Advertisement

MIDEAST : Big Win Puts Israeli Union Chief on Every Dance Card

Share
TIMES STAFF WRITER

Defeated by labor-union bureaucrats on reform of Israel’s health insurance system, Haim Ramon quit as health minister, challenged the old guard in union elections and this week won a victory likely to shape Israeli politics for the next decade.

Expelled last month by the governing Labor Party as a traitor for challenging its control of the Histadrut, the union federation, Ramon found himself being courted Thursday by Prime Minister Yitzhak Rabin, wooed by other politicians as the country’s new powerbroker and described by commentators as the person who will set the country’s future agenda.

Although he campaigned for less than a month, Ramon’s ticket managed to win 47% of the votes in the Histadrut elections, overwhelming the Labor candidates who received only 33% and lost control of an institution the party had led since its founding 73 years ago.

Advertisement

So stunning was his victory over the Labor Party in the union elections that Ramon, 44, immediately emerged as the leading candidate for the premiership when Rabin, 72, steps down, perhaps in two years and certainly in six. Labor scrambled quickly to bring him back into the party ranks.

“Haim Ramon will return to his natural place, the Labor Party, but it will be a completely different party as a result of his victory,” said Avraham Burg, a leading liberal in the party. “A new revolution has started in Labor . . . and there is a new agenda in the state of Israel--a social one.”

The implications of the Ramon victory are far-reaching:

* To take on the Labor Party leadership--Rabin, Foreign Minister Shimon Peres and even old friends such as Burg--Ramon drew support from the leftist Meretz Party and the religious party Shas in a coalition.

* Some Labor leaders fear Ramon might be tempted to form such a coalition for the next parliamentary elections if he is not readmitted to the party or if Labor fails to change to his liking. Some triumphant Ramon supporters assert that this is precisely what he should do--form a new party focused on new issues.

* A new generation--men and women, like Ramon, in their 40s--are preparing to assume leadership of the country, pushing aside what is now called the “lost generation” of politicians who have been waiting for a decade and longer for Rabin, Peres and others to retire.

* A prominent dove when he was in the Labor Party, Ramon demonstrated that more than 80% of the country--the combined total of votes for his ticket, the Labor Party and the Communists--favor Israel’s efforts to reach peace with its Arab neighbors.
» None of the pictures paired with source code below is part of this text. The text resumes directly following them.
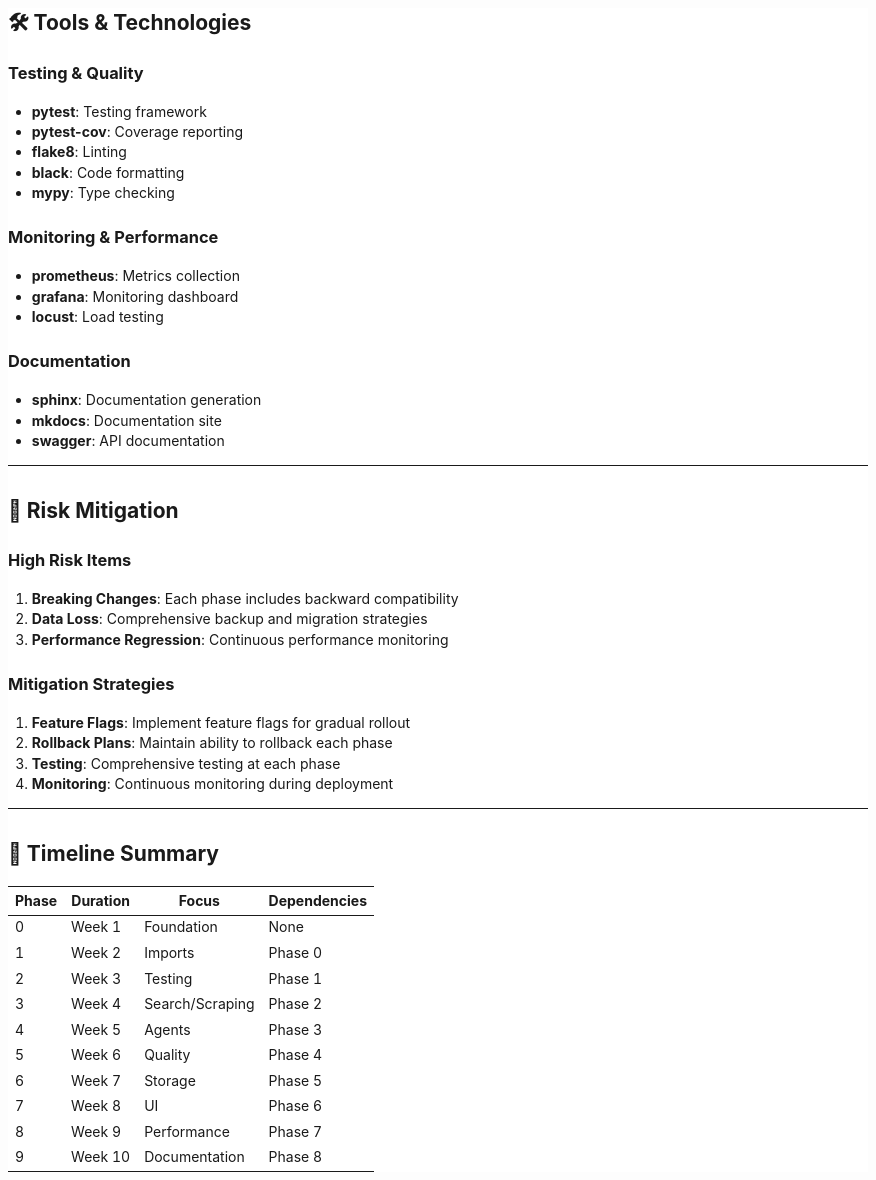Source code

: 
## 🛠️ Tools & Technologies

### **Testing & Quality**
- **pytest**: Testing framework
- **pytest-cov**: Coverage reporting
- **flake8**: Linting
- **black**: Code formatting
- **mypy**: Type checking

### **Monitoring & Performance**
- **prometheus**: Metrics collection
- **grafana**: Monitoring dashboard
- **locust**: Load testing

### **Documentation**
- **sphinx**: Documentation generation
- **mkdocs**: Documentation site
- **swagger**: API documentation

---

## 🚨 Risk Mitigation

### **High Risk Items**
1. **Breaking Changes**: Each phase includes backward compatibility
2. **Data Loss**: Comprehensive backup and migration strategies
3. **Performance Regression**: Continuous performance monitoring

### **Mitigation Strategies**
1. **Feature Flags**: Implement feature flags for gradual rollout
2. **Rollback Plans**: Maintain ability to rollback each phase
3. **Testing**: Comprehensive testing at each phase
4. **Monitoring**: Continuous monitoring during deployment

---

## 📅 Timeline Summary

| Phase | Duration | Focus | Dependencies |
|-------|----------|-------|--------------|
| 0 | Week 1 | Foundation | None |
| 1 | Week 2 | Imports | Phase 0 |
| 2 | Week 3 | Testing | Phase 1 |
| 3 | Week 4 | Search/Scraping | Phase 2 |
| 4 | Week 5 | Agents | Phase 3 |
| 5 | Week 6 | Quality | Phase 4 |
| 6 | Week 7 | Storage | Phase 5 |
| 7 | Week 8 | UI | Phase 6 |
| 8 | Week 9 | Performance | Phase 7 |
| 9 | Week 10 | Documentation | Phase 8 |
The opposition Likud Party and its right-wing allies polled only 18% of the votes, down from 27% at the last union election.

Advertisement

* Likud Chairman Benjamin Netanyahu will face new challenges to his leadership within his party, not only because it has lost much of the ground it had gained in previous Histadrut elections, but also because it has not been building the broader electoral support that would return it to power.

“We saw an amazing thing--the whole nation standing up together, religious and secular, Jews and Arabs, intellectuals and working people,” Ramon said of his victory. “It was a development I could not have imagined. . . . This is the coalition the Labor Party has dreamed of for years.”

Ramon, a lawyer by training, will become secretary general of the Histadrut. With 1.6 million members, it represents about 67% of Israeli workers. More than that, it owns many of Israel’s major companies, runs its largest health care and sports programs and provides so many services that it is almost governmental in character.